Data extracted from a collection
******
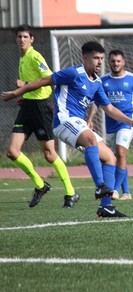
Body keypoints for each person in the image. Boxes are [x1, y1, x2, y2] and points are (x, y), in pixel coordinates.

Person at [1, 41, 133, 218]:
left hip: (77, 123)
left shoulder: (97, 82)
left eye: (101, 59)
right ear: (85, 58)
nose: (99, 62)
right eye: (95, 58)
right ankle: (100, 185)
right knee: (91, 139)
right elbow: (44, 81)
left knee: (110, 157)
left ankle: (106, 207)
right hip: (63, 121)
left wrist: (130, 121)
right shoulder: (73, 73)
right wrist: (16, 92)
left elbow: (110, 109)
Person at [4, 24, 79, 208]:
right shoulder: (22, 58)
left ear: (32, 39)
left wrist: (24, 85)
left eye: (25, 37)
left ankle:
******
# TASK DETAILS:
Using the entries, return every line where the word "right" can be found.

# TASK RESPONSE:
right ear: (85, 58)
right eye: (95, 58)
right ankle: (100, 185)
right knee: (91, 139)
right elbow: (44, 81)
right hip: (63, 121)
right shoulder: (73, 73)
right wrist: (16, 92)
right shoulder: (22, 58)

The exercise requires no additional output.